Monday, December 16, 2013

Santa, You Sit On a Throne of Lies

"I see Rudolph in there," the doctor said as she peered into my youngest son's right ear."

"I don't believe in Santa." He stated matter-of-factly.

This was news to me.

I have always skirted the issue of Santa Claus. I would nod and smile, not verbally reinforcing the issue. Sure, he came to the house Christmas Eve. But I tried not to perpetuate the lie. It hadn't so much worked for us over the years.

Yet, every Christmas eve my husband and children would check on Santa on the Norad Santa Tracker. Also, "The Night Before Christmas" was read before bed. And of course, many of the movie favorites we played year after year were Santa-centered.

This year will be different. Santa isn't coming to our house. Having fallen behind on several things, we're struggling to keep up with day to day bills and pay our mortgage.

It's a week before Christmas and no presents have been bought.

My Christmas miracle won't come in the form of Santa. And right now, all I can feel in that regard is that I've stolen something away from my children and from God in perpetuating a lie their entire childhood.

Miracles aren't dressed in a red suit and they don't have a stomach that shakes like a bowl full of jelly.

Christmas isn't about gifts from some imaginary elf who sits on a throne in the north pole.

In our home, we've always told the kids it's Jesus' birthday celebration. But how much have I taken away from that experience by adding this myth or legend to my children's existence these past 8, 10, 12, 16 years (we have five sons).

Santa only brought two gifts and a stocking to my kids each year anyways, right? So what's the big deal? I's not like it broke the bank. 

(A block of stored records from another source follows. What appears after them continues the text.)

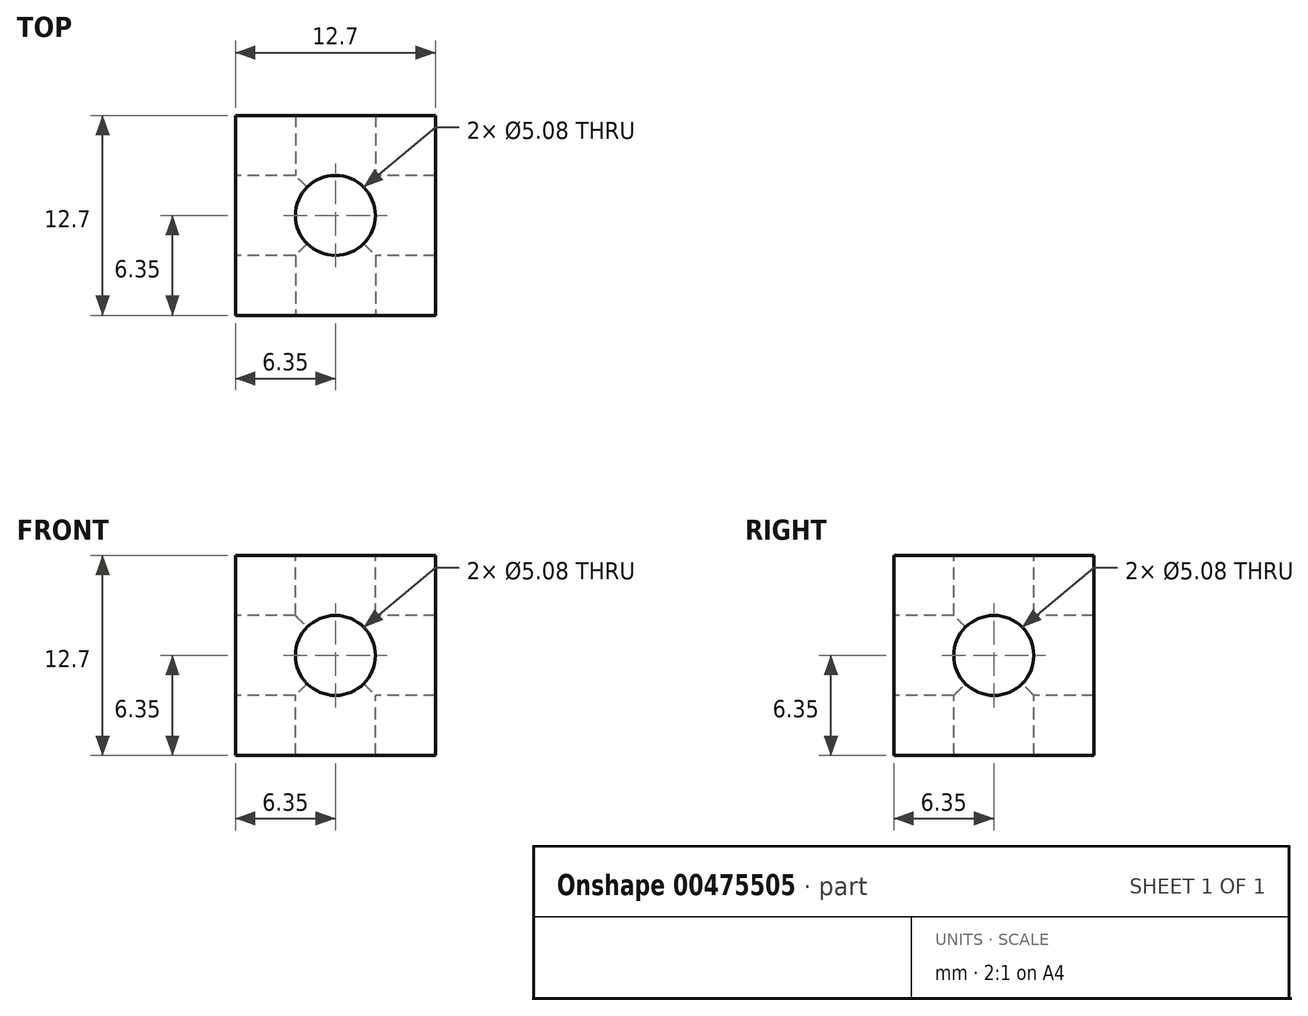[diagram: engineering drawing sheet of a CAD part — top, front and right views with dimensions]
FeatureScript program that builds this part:
annotation { "Feature Type Name" : "Feature", "Feature Type Description" : "" }
export const myFeature = defineFeature(function(context is Context, id is Id, definition is map)
    precondition{}
    {
        {
            var Q0;
            Q0=qCreatedBy(makeId("Top.planeOp"),FACE);
            var sketch = newSketch(context, id + "F0", { "sketchPlane" : qUnion([Q0])});
            skLineSegment(sketch, "E0.bottom", {"start": v(6.35, -6.35) * mm, "end": v(-6.35, -6.35) * mm});
            skLineSegment(sketch, "E0.top", {"start": v(6.35, 6.35) * mm, "end": v(-6.35, 6.35) * mm});
            skLineSegment(sketch, "E0.left", {"start": v(6.35, -6.35) * mm, "end": v(6.35, 6.35) * mm});
            skLineSegment(sketch, "E0.right", {"start": v(-6.35, -6.35) * mm, "end": v(-6.35, 6.35) * mm});
            skPoint(sketch, "E0.middle", {"position": v(0, 0) * mm});
            skSolve(sketch);
        }
        {
            var Q0;
            Q0 = qSketchRegion(id + "F0", true);
            extrude(context, id + "F1", {"entities" : qUnion([Q0]), "depth" : 12.7 * mm});
        }
        {
            var Q0;
            Q0=makeQuery(id+"F1.opExtrude","SWEPT_FACE",FACE,{"disambiguationData":[OSD([sQuery(id+"F0.wireOp",EDGE,"E0.bottom")])]});
            var sketch = newSketch(context, id + "F2", { "sketchPlane" : qUnion([Q0])});
            skCircle(sketch, "E1", {"center": v(0, 6.35) * mm, "radius": 2.54 * mm});
            skPoint(sketch, "E1.centerSnap0", {"position": v(6.35, 6.35) * mm});
            skSolve(sketch);
        }
        {
            var Q0;
            Q0 = qSketchRegion(id + "F2", true);
            extrude(context, id + "F3", {"entities" : qUnion([Q0]), "operationType" : NewBodyOperationType.REMOVE, "oppositeDirection" : true, "depth" : 25.4 * mm});
        }
        {
            var Q0;
            Q0=makeQuery(id+"F1.opExtrude","SWEPT_FACE",FACE,{"disambiguationData":[OSD([sQuery(id+"F0.wireOp",EDGE,"E0.right")])]});
            var sketch = newSketch(context, id + "F4", { "sketchPlane" : qUnion([Q0])});
            skCircle(sketch, "E2", {"center": v(0, 6.35) * mm, "radius": 2.54 * mm});
            skPoint(sketch, "E2.centerSnap0", {"position": v(6.35, 6.35) * mm});
            skSolve(sketch);
        }
        {
            var Q0;
            Q0 = qSketchRegion(id + "F4", true);
            extrude(context, id + "F5", {"entities" : qUnion([Q0]), "operationType" : NewBodyOperationType.REMOVE, "oppositeDirection" : true, "depth" : 25.4 * mm});
        }
        {
            var Q0;
            Q0=makeQuery(id+"F1.opExtrude","CAP_FACE",FACE,{"disambiguationData":[OSD([sQuery(id+"F0.wireOp",EDGE,"E0.bottom"),sQuery(id+"F0.wireOp",EDGE,"E0.top"),sQuery(id+"F0.wireOp",EDGE,"E0.left"),sQuery(id+"F0.wireOp",EDGE,"E0.right")])],"isStart":false});
            var sketch = newSketch(context, id + "F6", { "sketchPlane" : qUnion([Q0])});
            skCircle(sketch, "E3", {"center": v(0, 0) * mm, "radius": 2.54 * mm});
            skSolve(sketch);
        }
        {
            var Q0;
            Q0 = qSketchRegion(id + "F6", true);
            extrude(context, id + "F7", {"entities" : qUnion([Q0]), "operationType" : NewBodyOperationType.REMOVE, "oppositeDirection" : true, "depth" : 25.4 * mm});
        }
    });
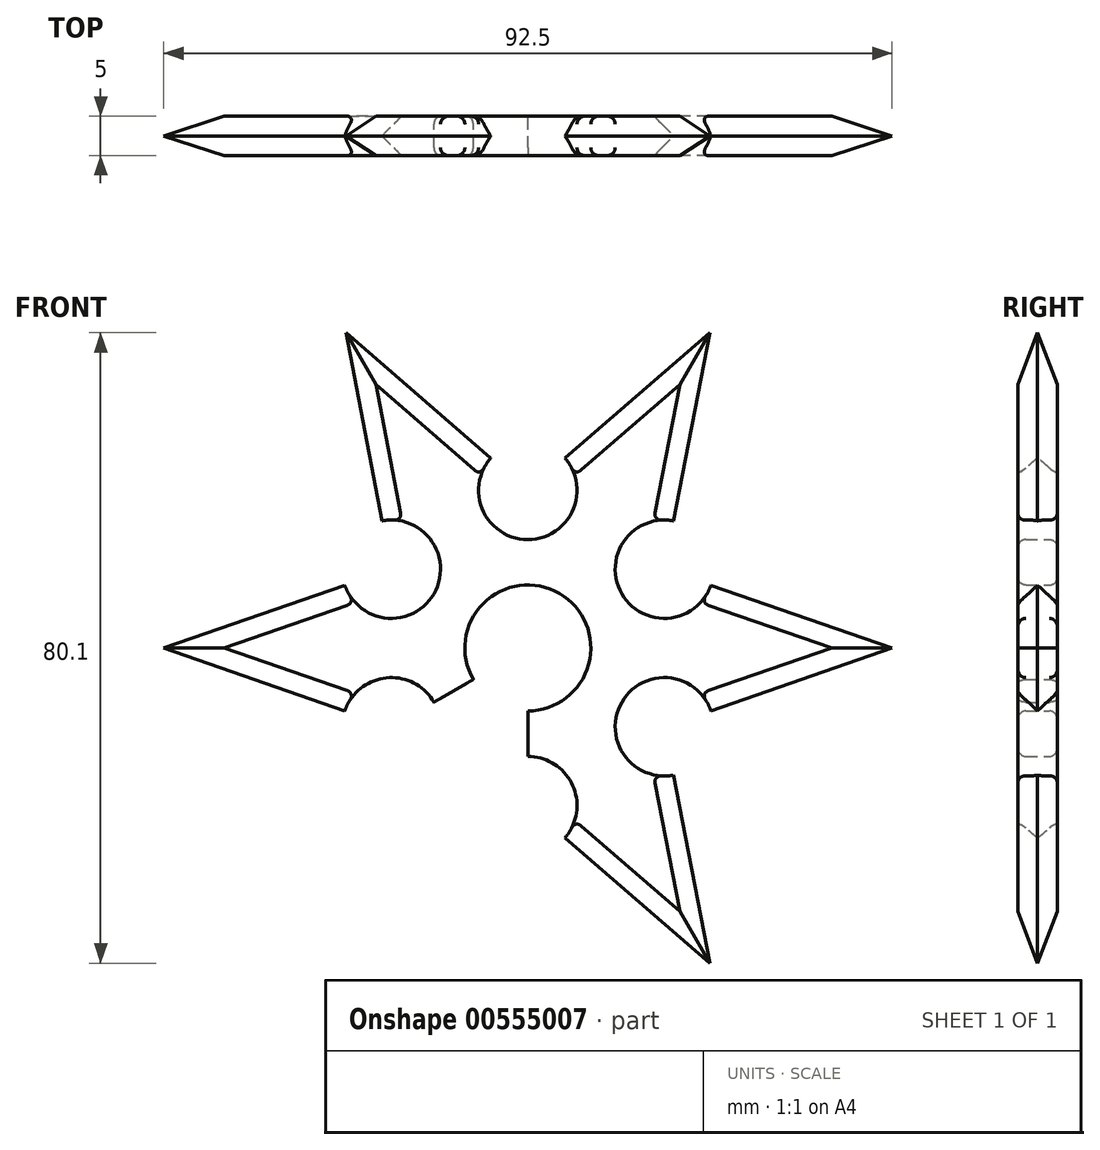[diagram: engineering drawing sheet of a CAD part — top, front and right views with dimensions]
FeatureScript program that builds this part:
annotation { "Feature Type Name" : "Feature", "Feature Type Description" : "" }
export const myFeature = defineFeature(function(context is Context, id is Id, definition is map)
    precondition{}
    {
        {
            var Q0;
            Q0=qCreatedBy(makeId("Front.planeOp"),FACE);
            var sketch = newSketch(context, id + "F0", { "sketchPlane" : qUnion([Q0])});
            skLineSegment(sketch, "E0", {"start": v(-11.93, -6.89) * mm, "end": v(0, 0) * mm});
            skLineSegment(sketch, "E1", {"start": v(0, 0) * mm, "end": v(-11.93, 6.89) * mm});
            skLineSegment(sketch, "E2", {"start": v(0, -13.78) * mm, "end": v(0, 0) * mm});
            skLineSegment(sketch, "E3", {"start": v(0, 0) * mm, "end": v(11.93, 6.89) * mm});
            skLineSegment(sketch, "E4", {"start": v(0, 13.78) * mm, "end": v(0, 0) * mm});
            skLineSegment(sketch, "E5", {"start": v(0, 0) * mm, "end": v(11.93, -6.89) * mm});
            skLineSegment(sketch, "E6", {"start": v(-23.12, -40.05) * mm, "end": v(-18.52, -16.15) * mm});
            skLineSegment(sketch, "E7", {"start": v(-18.52, -16.15) * mm, "end": v(-23.12, -40.05) * mm});
            skLineSegment(sketch, "E8", {"start": v(4.72, -24.12) * mm, "end": v(23.12, -40.05) * mm});
            skLineSegment(sketch, "E9", {"start": v(23.12, -40.05) * mm, "end": v(18.52, -16.15) * mm});
            skLineSegment(sketch, "E10", {"start": v(-23.12, -40.05) * mm, "end": v(-4.72, -24.12) * mm});
            skLineSegment(sketch, "E11", {"start": v(23.25, -7.97) * mm, "end": v(46.25, 0) * mm});
            skLineSegment(sketch, "E12", {"start": v(-23.25, -7.97) * mm, "end": v(-46.25, 0) * mm});
            skLineSegment(sketch, "E13.MirrorCS", {"start": v(23.25, 7.97) * mm, "end": v(46.25, 0) * mm});
            skLineSegment(sketch, "E14.MirrorCS", {"start": v(23.12, 40.05) * mm, "end": v(18.52, 16.15) * mm});
            skLineSegment(sketch, "E15.MirrorCS", {"start": v(4.72, 24.12) * mm, "end": v(23.12, 40.05) * mm});
            skLineSegment(sketch, "E16.MirrorCS", {"start": v(-23.12, 40.05) * mm, "end": v(-4.72, 24.12) * mm});
            skLineSegment(sketch, "E17.MirrorCS", {"start": v(-18.52, 16.15) * mm, "end": v(-23.12, 40.05) * mm});
            skLineSegment(sketch, "E18.MirrorCS", {"start": v(-23.25, 7.97) * mm, "end": v(-46.25, 0) * mm});
            skPoint(sketch, "E19.orphan", {"position": v(23.12, 40.05) * mm});
            skPoint(sketch, "E20.4.start.orphan", {"position": v(-23.12, 40.05) * mm});
            skArc(sketch, "E21", {"start": v(-23.25, 7.97) * mm, "mid": v(-11.93, 6.89) * mm, "end": v(-18.52, 16.15) * mm});
            skCircle(sketch, "E22", {"center": v(0, 0) * mm, "radius": 8 * mm});
            skArc(sketch, "E23", {"start": v(-18.52, -16.15) * mm, "mid": v(-11.93, -6.89) * mm, "end": v(-23.25, -7.97) * mm});
            skArc(sketch, "E24.MirrorC", {"start": v(23.25, 7.97) * mm, "mid": v(11.93, 6.89) * mm, "end": v(18.52, 16.15) * mm});
            skArc(sketch, "E25.MirrorC", {"start": v(18.52, -16.15) * mm, "mid": v(11.93, -6.89) * mm, "end": v(23.25, -7.97) * mm});
            skArc(sketch, "E26", {"start": v(-4.72, 24.12) * mm, "mid": v(0, 13.78) * mm, "end": v(4.72, 24.12) * mm});
            skArc(sketch, "E27.MirrorC", {"start": v(-4.72, -24.12) * mm, "mid": v(0, -13.78) * mm, "end": v(4.72, -24.12) * mm});
            skSolve(sketch);
        }
        {
            var Q0;
            {var subQ0=sQuery(id+"F0.wireOp",EDGE,"E12");Q0=makeQuery(id+"F0.imprint","IMPRINT",FACE,{"disambiguationData":[TD([[makeQuery(id+"F0.imprint","IMPRINT",EDGE,{"derivedFrom":subQ0}),-1.0]])]});}
            var Q1;
            {var subQ1=sQuery(id+"F0.wireOp",EDGE,"E16.MirrorCS");Q1=makeQuery(id+"F0.imprint","IMPRINT",FACE,{"disambiguationData":[TD([[makeQuery(id+"F0.imprint","IMPRINT",EDGE,{"derivedFrom":subQ1}),-1.0]])]});}
            var Q2;
            {var subQ1=sQuery(id+"F0.wireOp",EDGE,"E14.MirrorCS");Q2=makeQuery(id+"F0.imprint","IMPRINT",FACE,{"disambiguationData":[TD([[makeQuery(id+"F0.imprint","IMPRINT",EDGE,{"derivedFrom":subQ1}),-1.0]])]});}
            var Q3;
            {var subQ6=sQuery(id+"F0.wireOp",EDGE,"E11");Q3=makeQuery(id+"F0.imprint","IMPRINT",FACE,{"disambiguationData":[TD([[makeQuery(id+"F0.imprint","IMPRINT",EDGE,{"derivedFrom":subQ6}),1.0]])]});}
            var Q4;
            {var subQ0=sQuery(id+"F0.wireOp",EDGE,"E8");Q4=makeQuery(id+"F0.imprint","IMPRINT",FACE,{"disambiguationData":[TD([[makeQuery(id+"F0.imprint","IMPRINT",EDGE,{"derivedFrom":subQ0}),1.0]])]});}
            var Q5;
            {var subQ0=sQuery(id+"F0.wireOp",EDGE,"E7");Q5=makeQuery(id+"F0.imprint","IMPRINT",FACE,{"disambiguationData":[TD([[makeQuery(id+"F0.imprint","IMPRINT",EDGE,{"derivedFrom":subQ0}),1.0]])]});}
            extrude(context, id + "F1", {"entities" : qUnion([Q0, Q1, Q2, Q3, Q4, Q5]), "endBound" : BoundingType.SYMMETRIC, "depth" : 5 * mm, "offsetDistance" : 25 * mm});
        }
        {
            var Q0;
            Q0=makeQuery(id+"F1.opExtrude","CAP_EDGE",EDGE,{"disambiguationData":[OSD([sQuery(id+"F0.wireOp",EDGE,"E7")])],"isStart":false});
            var Q1;
            Q1=makeQuery(id+"F1.opExtrude","CAP_EDGE",EDGE,{"disambiguationData":[OSD([sQuery(id+"F0.wireOp",EDGE,"E10")])],"isStart":false});
            var Q2;
            Q2=makeQuery(id+"F1.opExtrude","CAP_EDGE",EDGE,{"disambiguationData":[OSD([sQuery(id+"F0.wireOp",EDGE,"E8")])],"isStart":false});
            var Q3;
            Q3=makeQuery(id+"F1.opExtrude","CAP_EDGE",EDGE,{"disambiguationData":[OSD([sQuery(id+"F0.wireOp",EDGE,"E9")])],"isStart":false});
            var Q4;
            Q4=makeQuery(id+"F1.opExtrude","CAP_EDGE",EDGE,{"disambiguationData":[OSD([sQuery(id+"F0.wireOp",EDGE,"E11")])],"isStart":false});
            var Q5;
            Q5=makeQuery(id+"F1.opExtrude","CAP_EDGE",EDGE,{"disambiguationData":[OSD([sQuery(id+"F0.wireOp",EDGE,"E13.MirrorCS")])],"isStart":false});
            var Q6;
            Q6=makeQuery(id+"F1.opExtrude","CAP_EDGE",EDGE,{"disambiguationData":[OSD([sQuery(id+"F0.wireOp",EDGE,"E14.MirrorCS")])],"isStart":false});
            var Q7;
            Q7=makeQuery(id+"F1.opExtrude","CAP_EDGE",EDGE,{"disambiguationData":[OSD([sQuery(id+"F0.wireOp",EDGE,"E15.MirrorCS")])],"isStart":false});
            var Q8;
            Q8=makeQuery(id+"F1.opExtrude","CAP_EDGE",EDGE,{"disambiguationData":[OSD([sQuery(id+"F0.wireOp",EDGE,"E16.MirrorCS")])],"isStart":false});
            var Q9;
            Q9=makeQuery(id+"F1.opExtrude","CAP_EDGE",EDGE,{"disambiguationData":[OSD([sQuery(id+"F0.wireOp",EDGE,"E17.MirrorCS")])],"isStart":false});
            var Q10;
            Q10=makeQuery(id+"F1.opExtrude","CAP_EDGE",EDGE,{"disambiguationData":[OSD([sQuery(id+"F0.wireOp",EDGE,"E18.MirrorCS")])],"isStart":false});
            var Q11;
            Q11=makeQuery(id+"F1.opExtrude","CAP_EDGE",EDGE,{"disambiguationData":[OSD([sQuery(id+"F0.wireOp",EDGE,"E12")])],"isStart":false});
            var Q12;
            Q12=makeQuery(id+"F1.opExtrude","CAP_EDGE",EDGE,{"disambiguationData":[OSD([sQuery(id+"F0.wireOp",EDGE,"E7")])],"isStart":true});
            var Q13;
            Q13=makeQuery(id+"F1.opExtrude","CAP_EDGE",EDGE,{"disambiguationData":[OSD([sQuery(id+"F0.wireOp",EDGE,"E10")])],"isStart":true});
            var Q14;
            Q14=makeQuery(id+"F1.opExtrude","CAP_EDGE",EDGE,{"disambiguationData":[OSD([sQuery(id+"F0.wireOp",EDGE,"E8")])],"isStart":true});
            var Q15;
            Q15=makeQuery(id+"F1.opExtrude","CAP_EDGE",EDGE,{"disambiguationData":[OSD([sQuery(id+"F0.wireOp",EDGE,"E9")])],"isStart":true});
            var Q16;
            Q16=makeQuery(id+"F1.opExtrude","CAP_EDGE",EDGE,{"disambiguationData":[OSD([sQuery(id+"F0.wireOp",EDGE,"E12")])],"isStart":true});
            var Q17;
            Q17=makeQuery(id+"F1.opExtrude","CAP_EDGE",EDGE,{"disambiguationData":[OSD([sQuery(id+"F0.wireOp",EDGE,"E18.MirrorCS")])],"isStart":true});
            var Q18;
            Q18=makeQuery(id+"F1.opExtrude","CAP_EDGE",EDGE,{"disambiguationData":[OSD([sQuery(id+"F0.wireOp",EDGE,"E17.MirrorCS")])],"isStart":true});
            var Q19;
            Q19=makeQuery(id+"F1.opExtrude","CAP_EDGE",EDGE,{"disambiguationData":[OSD([sQuery(id+"F0.wireOp",EDGE,"E15.MirrorCS")])],"isStart":true});
            var Q20;
            Q20=makeQuery(id+"F1.opExtrude","CAP_EDGE",EDGE,{"disambiguationData":[OSD([sQuery(id+"F0.wireOp",EDGE,"E14.MirrorCS")])],"isStart":true});
            var Q21;
            Q21=makeQuery(id+"F1.opExtrude","CAP_EDGE",EDGE,{"disambiguationData":[OSD([sQuery(id+"F0.wireOp",EDGE,"E16.MirrorCS")])],"isStart":true});
            var Q22;
            Q22=makeQuery(id+"F1.opExtrude","CAP_EDGE",EDGE,{"disambiguationData":[OSD([sQuery(id+"F0.wireOp",EDGE,"E13.MirrorCS")])],"isStart":true});
            var Q23;
            Q23=makeQuery(id+"F1.opExtrude","CAP_EDGE",EDGE,{"disambiguationData":[OSD([sQuery(id+"F0.wireOp",EDGE,"E11")])],"isStart":true});
            chamfer(context, id + "F2", {"entities" : qUnion([Q0, Q1, Q2, Q3, Q4, Q5, Q6, Q7, Q8, Q9, Q10, Q11, Q12, Q13, Q14, Q15, Q16, Q17, Q18, Q19, Q20, Q21, Q22, Q23]), "width" : 2.5 * mm, "tangentPropagation" : true});
        }
        {
            var Q0;
            Q0=makeQuery(id+"F1.opExtrude","CAP_EDGE",EDGE,{"disambiguationData":[OSD([sQuery(id+"F0.wireOp",EDGE,"E22")])],"isStart":true});
            var Q1;
            Q1=makeQuery(id+"F1.opExtrude","CAP_EDGE",EDGE,{"disambiguationData":[OSD([sQuery(id+"F0.wireOp",EDGE,"E21")])],"isStart":true});
            var Q2;
            Q2=makeQuery(id+"F1.opExtrude","CAP_EDGE",EDGE,{"disambiguationData":[OSD([sQuery(id+"F0.wireOp",EDGE,"E26")])],"isStart":true});
            var Q3;
            Q3=makeQuery(id+"F1.opExtrude","CAP_EDGE",EDGE,{"disambiguationData":[OSD([sQuery(id+"F0.wireOp",EDGE,"E24.MirrorC")])],"isStart":true});
            var Q4;
            Q4=makeQuery(id+"F1.opExtrude","CAP_EDGE",EDGE,{"disambiguationData":[OSD([sQuery(id+"F0.wireOp",EDGE,"E27.MirrorC")])],"isStart":true});
            var Q5;
            Q5=makeQuery(id+"F1.opExtrude","CAP_EDGE",EDGE,{"disambiguationData":[OSD([sQuery(id+"F0.wireOp",EDGE,"E23")])],"isStart":true});
            var Q6;
            Q6=makeQuery(id+"F1.opExtrude","CAP_EDGE",EDGE,{"disambiguationData":[OSD([sQuery(id+"F0.wireOp",EDGE,"E25.MirrorC")])],"isStart":true});
            var Q7;
            Q7=makeQuery(id+"F1.opExtrude","CAP_EDGE",EDGE,{"disambiguationData":[OSD([sQuery(id+"F0.wireOp",EDGE,"E26")])],"isStart":false});
            var Q8;
            Q8=makeQuery(id+"F1.opExtrude","CAP_EDGE",EDGE,{"disambiguationData":[OSD([sQuery(id+"F0.wireOp",EDGE,"E21")])],"isStart":false});
            var Q9;
            Q9=makeQuery(id+"F1.opExtrude","CAP_EDGE",EDGE,{"disambiguationData":[OSD([sQuery(id+"F0.wireOp",EDGE,"E23")])],"isStart":false});
            var Q10;
            Q10=makeQuery(id+"F1.opExtrude","CAP_EDGE",EDGE,{"disambiguationData":[OSD([sQuery(id+"F0.wireOp",EDGE,"E22")])],"isStart":false});
            var Q11;
            Q11=makeQuery(id+"F1.opExtrude","CAP_EDGE",EDGE,{"disambiguationData":[OSD([sQuery(id+"F0.wireOp",EDGE,"E24.MirrorC")])],"isStart":false});
            var Q12;
            Q12=makeQuery(id+"F1.opExtrude","CAP_EDGE",EDGE,{"disambiguationData":[OSD([sQuery(id+"F0.wireOp",EDGE,"E25.MirrorC")])],"isStart":false});
            var Q13;
            Q13=makeQuery(id+"F1.opExtrude","CAP_EDGE",EDGE,{"disambiguationData":[OSD([sQuery(id+"F0.wireOp",EDGE,"E27.MirrorC")])],"isStart":false});
            fillet(context, id + "F3", {"entities" : qUnion([Q0, Q1, Q2, Q3, Q4, Q5, Q6, Q7, Q8, Q9, Q10, Q11, Q12, Q13]), "radius" : 1 * mm, "tangentPropagation" : true, "allowEdgeOverflow" : false});
        }
    });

If I had it all to do over again...I wouldn't lie to my kids. I wouldn't build up some guy in a red suit who doesn't exist. I wouldn't create warm and fuzzy memories around a lie.

I'm a Christian, yet I've pulled the carpet out from under them slowly over the years, not focusing on the true reason for the season (for us).

When Christmas morning comes in our house, I really don't know what's going to be under the tree for our children yet. I'm still waiting for that miracle in many regards.

Yet, part of me is relieved. The lie is over. Between now and then, I'm going to have a talk about Santa with my younger kids and although they know about Jesus and he's a part of our daily lives...we're going to read about the real "First Christmas" in the bible.

We're going to talk about gifts and the "greatest gift" ever given. That's what I want to perpetuate this year.

It's time to start putting "the Word" into our kids instead of "the World".


  1. My husband and I grew up on polar opposites with the Santa issue. (Pardon the pun). My husband's family did Santa hard-core when he was growing up, having family members actually dress up and visit him and his brother as Santa, and he harbors no bad feelings of being lied to as a child. My family was pretty much anti-Santa, and I was the first grader telling everyone else that Santa was a fake, and I have no ill feelings toward my parents either. I think when you're a kid, so many things are fictional or imaginary that you sort it all out as an adolescent anyway, so it doesn't do much harm for kids to believe in imaginary things. That being said, I commend you for deciding to not perpetuate the "Santa lie" anymore. We're not planning on pretending Santa is real with our toddler, but we will treat him as a cartoon character on TV or a fictional character like unicorns and leprechauns. Santa stories should still be fun, even if he knows that they are made up and just for pretending- like a lot of things in childhood.
    I pray you get your miracle this Christmas!

  2. Thanks, Valerie, for the dual perspective. I don't know if this will be an area I always regret how I handled or not. I feel like maybe I've helped put Santa on his own throne in my kid's hearts, which should have been reserved for the One who deserves to be there. Time will tell, I guess. Thanks for comment and for the prayers. Merry Christmas!

  3. We never taught our daughter Santa exists. In fact, told her he was a nice story. I have no regrets about that. God is our provider and Jesus, the reason for the season. Blessings to you, my sweet friend.

  4. We've never done Santa (for oh so many reasons). We told them about how the myth got started with St. Nicolas, but that the modern day Santa is no more real than Micky Mouse. Fun to watch on T.V. but he certainly doesn't bring them toys or visit our house. Christmas is about the celebration of Christ's birth - and that's enough.

    I'm sorry you've fallen behind. We were there a few months back and I know how hard it is. We're finally on our feet but its certainly not something I'll soon forget. God taught me a lot during that time about His faithfulness. Sometimes we only made it through the week because our women's Bible study had food left over that I took home and used to feed our family. But He was faithful. Praying that He continually shows you His blessings and mercy this holiday season and ever after.

    1. Thank you for sharing! I'm glad you all are on the road back. We are too. Today has included a few miracles and we are blessed. God always provides, most times it is to touch hearts to bless others. I pray God uses us in a similar fashion now and when we can afford to be more generous in teh future monetarily. Merry Christmas!